### TASK INSTRUCTIONS:
Convert the items below, from the start of the list up to and including the line that contains "The clock says 9 h 18 min", into a two-column CSV with the headers text and answer. Give one row per item, wrap each field in quotation marks, and replace any line breaks with spaces.

### Entries drawn from a collection:
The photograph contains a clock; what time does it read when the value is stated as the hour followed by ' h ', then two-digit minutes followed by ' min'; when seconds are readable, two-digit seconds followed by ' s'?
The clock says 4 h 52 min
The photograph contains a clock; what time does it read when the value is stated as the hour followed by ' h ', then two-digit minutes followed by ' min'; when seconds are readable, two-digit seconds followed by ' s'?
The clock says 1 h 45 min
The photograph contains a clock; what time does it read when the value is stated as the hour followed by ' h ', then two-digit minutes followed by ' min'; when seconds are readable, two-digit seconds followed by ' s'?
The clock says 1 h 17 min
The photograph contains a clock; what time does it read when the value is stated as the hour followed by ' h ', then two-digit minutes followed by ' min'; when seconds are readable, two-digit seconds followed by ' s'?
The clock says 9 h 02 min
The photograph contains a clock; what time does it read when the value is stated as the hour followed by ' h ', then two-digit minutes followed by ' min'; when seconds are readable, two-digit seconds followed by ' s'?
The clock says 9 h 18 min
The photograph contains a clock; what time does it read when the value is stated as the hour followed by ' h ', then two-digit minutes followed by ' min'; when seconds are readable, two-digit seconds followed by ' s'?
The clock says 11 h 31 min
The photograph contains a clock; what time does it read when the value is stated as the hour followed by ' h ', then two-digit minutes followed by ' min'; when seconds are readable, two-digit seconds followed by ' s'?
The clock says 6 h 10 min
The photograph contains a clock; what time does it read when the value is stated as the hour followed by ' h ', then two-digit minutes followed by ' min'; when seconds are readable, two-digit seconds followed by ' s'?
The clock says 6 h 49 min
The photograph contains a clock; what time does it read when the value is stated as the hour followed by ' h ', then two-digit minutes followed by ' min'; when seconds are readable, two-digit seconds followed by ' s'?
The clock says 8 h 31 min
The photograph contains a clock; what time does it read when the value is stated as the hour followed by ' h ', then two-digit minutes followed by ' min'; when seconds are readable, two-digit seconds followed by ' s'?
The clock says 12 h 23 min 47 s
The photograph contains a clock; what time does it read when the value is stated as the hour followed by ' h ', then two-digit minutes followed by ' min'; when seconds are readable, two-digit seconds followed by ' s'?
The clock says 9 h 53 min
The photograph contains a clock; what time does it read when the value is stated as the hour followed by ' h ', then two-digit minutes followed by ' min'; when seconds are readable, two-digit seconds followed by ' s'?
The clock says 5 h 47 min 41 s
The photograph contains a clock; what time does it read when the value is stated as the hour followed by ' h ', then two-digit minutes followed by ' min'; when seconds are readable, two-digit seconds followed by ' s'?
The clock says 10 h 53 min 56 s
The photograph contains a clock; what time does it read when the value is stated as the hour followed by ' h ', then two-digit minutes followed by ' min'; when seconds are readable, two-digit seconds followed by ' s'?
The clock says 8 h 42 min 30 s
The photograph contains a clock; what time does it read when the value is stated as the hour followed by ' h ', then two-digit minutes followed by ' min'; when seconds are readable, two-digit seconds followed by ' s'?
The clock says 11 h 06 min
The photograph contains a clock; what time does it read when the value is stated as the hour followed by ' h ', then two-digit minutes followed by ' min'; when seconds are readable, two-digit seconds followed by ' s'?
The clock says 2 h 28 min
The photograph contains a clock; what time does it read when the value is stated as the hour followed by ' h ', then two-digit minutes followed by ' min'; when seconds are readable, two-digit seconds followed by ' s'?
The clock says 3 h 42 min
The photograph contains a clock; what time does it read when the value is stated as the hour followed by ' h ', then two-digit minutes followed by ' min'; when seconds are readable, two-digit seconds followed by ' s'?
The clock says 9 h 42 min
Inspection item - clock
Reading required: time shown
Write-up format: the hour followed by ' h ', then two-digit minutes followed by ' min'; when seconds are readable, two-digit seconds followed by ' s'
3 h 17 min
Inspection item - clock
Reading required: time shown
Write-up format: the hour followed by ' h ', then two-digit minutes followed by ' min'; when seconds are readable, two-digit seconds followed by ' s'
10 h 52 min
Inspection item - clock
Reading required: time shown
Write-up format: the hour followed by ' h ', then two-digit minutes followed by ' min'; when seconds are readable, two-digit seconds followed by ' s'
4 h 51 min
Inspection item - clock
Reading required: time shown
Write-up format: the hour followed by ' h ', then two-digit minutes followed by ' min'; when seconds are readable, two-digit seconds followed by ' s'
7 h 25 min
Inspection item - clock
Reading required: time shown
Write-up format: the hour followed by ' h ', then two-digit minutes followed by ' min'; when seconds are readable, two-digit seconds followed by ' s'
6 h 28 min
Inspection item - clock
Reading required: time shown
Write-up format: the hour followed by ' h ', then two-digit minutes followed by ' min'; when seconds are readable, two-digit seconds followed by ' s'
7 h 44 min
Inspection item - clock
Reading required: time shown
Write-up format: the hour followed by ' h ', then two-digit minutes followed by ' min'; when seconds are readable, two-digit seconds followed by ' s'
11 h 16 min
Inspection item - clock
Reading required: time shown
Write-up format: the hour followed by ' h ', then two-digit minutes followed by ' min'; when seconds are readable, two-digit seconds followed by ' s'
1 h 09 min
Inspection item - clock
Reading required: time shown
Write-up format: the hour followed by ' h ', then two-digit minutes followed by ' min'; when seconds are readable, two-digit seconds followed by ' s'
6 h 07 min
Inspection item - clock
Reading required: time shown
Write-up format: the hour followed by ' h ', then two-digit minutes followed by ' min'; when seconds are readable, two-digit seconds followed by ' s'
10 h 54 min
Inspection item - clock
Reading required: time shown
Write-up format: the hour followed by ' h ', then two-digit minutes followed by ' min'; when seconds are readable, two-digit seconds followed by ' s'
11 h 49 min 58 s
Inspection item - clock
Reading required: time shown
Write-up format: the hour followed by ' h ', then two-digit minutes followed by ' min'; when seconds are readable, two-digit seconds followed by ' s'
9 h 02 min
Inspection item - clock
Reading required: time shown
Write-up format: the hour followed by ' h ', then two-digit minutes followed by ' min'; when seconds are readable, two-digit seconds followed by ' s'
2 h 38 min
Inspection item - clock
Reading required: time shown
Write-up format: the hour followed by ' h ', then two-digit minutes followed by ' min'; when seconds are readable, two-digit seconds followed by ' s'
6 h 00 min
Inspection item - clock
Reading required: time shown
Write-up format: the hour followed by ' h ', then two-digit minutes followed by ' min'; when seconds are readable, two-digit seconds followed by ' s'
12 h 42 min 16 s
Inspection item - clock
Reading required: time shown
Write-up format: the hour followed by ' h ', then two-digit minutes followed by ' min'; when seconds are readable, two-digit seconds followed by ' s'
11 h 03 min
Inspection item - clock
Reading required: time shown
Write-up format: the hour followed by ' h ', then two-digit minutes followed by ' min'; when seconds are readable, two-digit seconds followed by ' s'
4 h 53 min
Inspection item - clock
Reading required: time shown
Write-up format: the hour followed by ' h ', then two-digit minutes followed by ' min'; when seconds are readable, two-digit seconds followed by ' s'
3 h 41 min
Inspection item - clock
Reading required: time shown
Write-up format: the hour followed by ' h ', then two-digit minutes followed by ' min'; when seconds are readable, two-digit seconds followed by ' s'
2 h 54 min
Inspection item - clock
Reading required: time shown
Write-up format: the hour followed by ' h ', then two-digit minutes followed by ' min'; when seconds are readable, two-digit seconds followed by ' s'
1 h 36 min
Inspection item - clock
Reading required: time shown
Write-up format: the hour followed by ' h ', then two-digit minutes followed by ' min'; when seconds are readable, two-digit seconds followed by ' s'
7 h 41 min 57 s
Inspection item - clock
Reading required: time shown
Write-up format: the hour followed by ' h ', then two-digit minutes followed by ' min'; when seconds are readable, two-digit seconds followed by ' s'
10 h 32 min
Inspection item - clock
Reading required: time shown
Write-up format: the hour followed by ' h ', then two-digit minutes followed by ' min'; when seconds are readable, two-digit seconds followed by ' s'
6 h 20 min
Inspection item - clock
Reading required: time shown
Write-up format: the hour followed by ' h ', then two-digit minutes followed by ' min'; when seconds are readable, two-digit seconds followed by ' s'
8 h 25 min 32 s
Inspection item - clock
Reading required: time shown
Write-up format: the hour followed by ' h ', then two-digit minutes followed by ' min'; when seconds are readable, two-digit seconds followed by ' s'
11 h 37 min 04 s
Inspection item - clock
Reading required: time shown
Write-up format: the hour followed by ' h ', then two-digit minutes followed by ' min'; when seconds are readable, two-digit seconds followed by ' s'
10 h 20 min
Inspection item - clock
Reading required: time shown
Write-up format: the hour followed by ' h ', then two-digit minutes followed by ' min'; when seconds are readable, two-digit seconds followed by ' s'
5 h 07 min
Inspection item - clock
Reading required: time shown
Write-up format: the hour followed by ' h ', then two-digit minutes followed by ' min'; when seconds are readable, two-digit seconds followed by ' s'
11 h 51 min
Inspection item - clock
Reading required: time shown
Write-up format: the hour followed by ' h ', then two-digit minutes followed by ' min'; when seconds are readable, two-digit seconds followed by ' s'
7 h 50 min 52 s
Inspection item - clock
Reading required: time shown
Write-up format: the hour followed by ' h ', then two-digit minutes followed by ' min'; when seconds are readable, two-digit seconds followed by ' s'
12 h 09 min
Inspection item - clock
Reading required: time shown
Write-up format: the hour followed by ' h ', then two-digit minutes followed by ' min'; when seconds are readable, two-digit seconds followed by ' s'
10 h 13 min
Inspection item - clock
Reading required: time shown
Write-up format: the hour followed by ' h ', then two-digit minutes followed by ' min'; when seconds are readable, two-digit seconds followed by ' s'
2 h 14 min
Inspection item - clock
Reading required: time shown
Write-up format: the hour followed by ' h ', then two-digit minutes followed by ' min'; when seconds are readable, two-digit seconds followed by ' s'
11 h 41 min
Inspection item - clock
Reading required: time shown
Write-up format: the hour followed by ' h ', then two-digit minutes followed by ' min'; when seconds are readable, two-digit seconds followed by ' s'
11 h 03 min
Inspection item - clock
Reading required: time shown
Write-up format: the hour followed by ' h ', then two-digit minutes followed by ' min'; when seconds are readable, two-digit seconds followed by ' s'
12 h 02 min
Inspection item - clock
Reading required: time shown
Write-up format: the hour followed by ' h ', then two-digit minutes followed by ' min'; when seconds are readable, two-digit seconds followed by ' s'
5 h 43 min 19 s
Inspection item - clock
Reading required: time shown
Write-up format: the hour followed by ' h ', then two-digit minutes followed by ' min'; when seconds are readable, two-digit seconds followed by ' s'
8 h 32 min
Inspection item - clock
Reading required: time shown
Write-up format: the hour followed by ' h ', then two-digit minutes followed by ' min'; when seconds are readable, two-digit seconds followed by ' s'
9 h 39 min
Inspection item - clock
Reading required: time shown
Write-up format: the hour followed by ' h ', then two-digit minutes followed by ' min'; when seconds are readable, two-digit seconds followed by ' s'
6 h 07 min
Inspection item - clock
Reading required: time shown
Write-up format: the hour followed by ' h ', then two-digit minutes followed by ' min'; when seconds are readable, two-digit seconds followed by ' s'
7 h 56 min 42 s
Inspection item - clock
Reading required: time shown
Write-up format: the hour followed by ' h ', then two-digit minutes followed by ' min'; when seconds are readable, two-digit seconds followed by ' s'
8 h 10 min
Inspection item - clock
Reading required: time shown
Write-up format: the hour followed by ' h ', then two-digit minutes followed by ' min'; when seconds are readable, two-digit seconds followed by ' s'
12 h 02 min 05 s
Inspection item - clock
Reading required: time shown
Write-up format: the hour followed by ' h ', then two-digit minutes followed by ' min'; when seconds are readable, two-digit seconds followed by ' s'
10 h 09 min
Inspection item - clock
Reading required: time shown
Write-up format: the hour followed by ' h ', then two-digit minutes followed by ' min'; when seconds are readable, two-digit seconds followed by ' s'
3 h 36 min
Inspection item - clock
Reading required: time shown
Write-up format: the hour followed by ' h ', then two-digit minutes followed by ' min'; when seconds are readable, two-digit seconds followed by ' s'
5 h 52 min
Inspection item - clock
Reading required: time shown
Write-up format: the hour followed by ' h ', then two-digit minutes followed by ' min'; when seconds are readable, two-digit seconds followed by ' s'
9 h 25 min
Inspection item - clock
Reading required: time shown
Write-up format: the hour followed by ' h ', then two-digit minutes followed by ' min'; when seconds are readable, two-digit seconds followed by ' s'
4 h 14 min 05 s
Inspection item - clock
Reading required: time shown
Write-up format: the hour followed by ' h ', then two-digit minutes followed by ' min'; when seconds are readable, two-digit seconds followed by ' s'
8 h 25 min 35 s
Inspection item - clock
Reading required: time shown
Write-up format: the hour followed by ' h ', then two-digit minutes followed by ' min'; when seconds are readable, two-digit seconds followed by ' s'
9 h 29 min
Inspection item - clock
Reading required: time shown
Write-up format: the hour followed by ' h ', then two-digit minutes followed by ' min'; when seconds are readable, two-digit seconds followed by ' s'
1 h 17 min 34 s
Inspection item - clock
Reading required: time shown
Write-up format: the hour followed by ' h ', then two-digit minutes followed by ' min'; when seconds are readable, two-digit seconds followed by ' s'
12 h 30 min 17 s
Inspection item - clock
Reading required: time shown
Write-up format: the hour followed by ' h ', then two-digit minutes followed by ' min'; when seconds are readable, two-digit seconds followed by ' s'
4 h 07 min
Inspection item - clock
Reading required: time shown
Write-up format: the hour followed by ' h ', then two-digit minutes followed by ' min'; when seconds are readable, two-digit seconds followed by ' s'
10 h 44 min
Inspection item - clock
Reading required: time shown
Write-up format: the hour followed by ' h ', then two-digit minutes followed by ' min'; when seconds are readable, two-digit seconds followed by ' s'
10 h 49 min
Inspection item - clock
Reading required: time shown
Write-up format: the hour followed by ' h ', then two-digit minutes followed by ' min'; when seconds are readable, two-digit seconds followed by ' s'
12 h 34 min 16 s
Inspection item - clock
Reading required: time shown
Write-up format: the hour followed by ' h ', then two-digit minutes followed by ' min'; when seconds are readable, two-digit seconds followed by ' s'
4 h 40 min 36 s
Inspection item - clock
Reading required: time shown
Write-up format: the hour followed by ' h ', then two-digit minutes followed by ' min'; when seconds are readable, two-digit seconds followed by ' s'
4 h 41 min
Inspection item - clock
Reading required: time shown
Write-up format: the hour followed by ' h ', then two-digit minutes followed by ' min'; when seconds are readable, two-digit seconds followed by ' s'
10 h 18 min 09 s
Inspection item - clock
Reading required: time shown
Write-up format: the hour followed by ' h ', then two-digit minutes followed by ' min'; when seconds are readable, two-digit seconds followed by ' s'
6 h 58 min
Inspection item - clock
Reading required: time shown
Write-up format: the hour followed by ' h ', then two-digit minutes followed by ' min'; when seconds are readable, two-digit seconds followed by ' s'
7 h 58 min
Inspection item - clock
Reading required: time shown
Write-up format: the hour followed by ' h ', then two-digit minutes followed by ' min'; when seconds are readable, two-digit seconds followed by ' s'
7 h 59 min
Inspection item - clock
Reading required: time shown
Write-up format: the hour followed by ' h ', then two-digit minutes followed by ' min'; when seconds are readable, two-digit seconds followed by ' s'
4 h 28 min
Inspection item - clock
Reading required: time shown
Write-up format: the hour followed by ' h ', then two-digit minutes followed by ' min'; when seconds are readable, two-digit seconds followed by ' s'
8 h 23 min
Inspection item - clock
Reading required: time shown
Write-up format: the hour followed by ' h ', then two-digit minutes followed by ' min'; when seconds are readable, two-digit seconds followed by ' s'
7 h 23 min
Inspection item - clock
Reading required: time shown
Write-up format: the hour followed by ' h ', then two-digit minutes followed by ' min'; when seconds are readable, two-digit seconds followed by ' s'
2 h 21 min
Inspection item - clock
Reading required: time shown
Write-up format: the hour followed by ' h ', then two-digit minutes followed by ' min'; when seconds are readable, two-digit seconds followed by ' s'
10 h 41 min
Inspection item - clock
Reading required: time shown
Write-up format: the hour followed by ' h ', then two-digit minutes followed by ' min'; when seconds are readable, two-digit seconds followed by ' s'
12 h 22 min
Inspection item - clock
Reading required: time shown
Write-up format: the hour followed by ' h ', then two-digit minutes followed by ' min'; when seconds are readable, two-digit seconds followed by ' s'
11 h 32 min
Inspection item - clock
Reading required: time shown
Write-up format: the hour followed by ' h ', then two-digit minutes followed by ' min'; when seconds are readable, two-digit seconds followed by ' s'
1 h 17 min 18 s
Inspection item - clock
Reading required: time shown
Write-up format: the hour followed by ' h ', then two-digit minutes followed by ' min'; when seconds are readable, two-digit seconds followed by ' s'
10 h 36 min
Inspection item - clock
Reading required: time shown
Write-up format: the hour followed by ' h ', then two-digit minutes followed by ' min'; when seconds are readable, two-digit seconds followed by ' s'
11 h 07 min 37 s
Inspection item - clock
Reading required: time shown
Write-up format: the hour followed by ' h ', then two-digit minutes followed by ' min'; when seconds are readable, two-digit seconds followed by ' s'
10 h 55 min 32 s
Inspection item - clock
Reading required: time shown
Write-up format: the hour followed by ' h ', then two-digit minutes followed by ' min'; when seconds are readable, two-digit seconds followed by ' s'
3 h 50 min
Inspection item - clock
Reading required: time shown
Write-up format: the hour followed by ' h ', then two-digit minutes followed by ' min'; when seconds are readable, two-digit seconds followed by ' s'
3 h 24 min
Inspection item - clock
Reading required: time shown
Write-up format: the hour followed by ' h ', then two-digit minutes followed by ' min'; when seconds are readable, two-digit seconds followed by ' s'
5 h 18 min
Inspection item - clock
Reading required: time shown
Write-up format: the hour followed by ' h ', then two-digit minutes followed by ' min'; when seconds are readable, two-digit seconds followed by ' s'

### OUTPUT OF THE EXERCISE:
text,answer
"The photograph contains a clock; what time does it read when the value is stated as the hour followed by ' h ', then two-digit minutes followed by ' min'; when seconds are readable, two-digit seconds followed by ' s'? The clock says","4 h 52 min"
"The photograph contains a clock; what time does it read when the value is stated as the hour followed by ' h ', then two-digit minutes followed by ' min'; when seconds are readable, two-digit seconds followed by ' s'? The clock says","1 h 45 min"
"The photograph contains a clock; what time does it read when the value is stated as the hour followed by ' h ', then two-digit minutes followed by ' min'; when seconds are readable, two-digit seconds followed by ' s'? The clock says","1 h 17 min"
"The photograph contains a clock; what time does it read when the value is stated as the hour followed by ' h ', then two-digit minutes followed by ' min'; when seconds are readable, two-digit seconds followed by ' s'? The clock says","9 h 02 min"
"The photograph contains a clock; what time does it read when the value is stated as the hour followed by ' h ', then two-digit minutes followed by ' min'; when seconds are readable, two-digit seconds followed by ' s'? The clock says","9 h 18 min"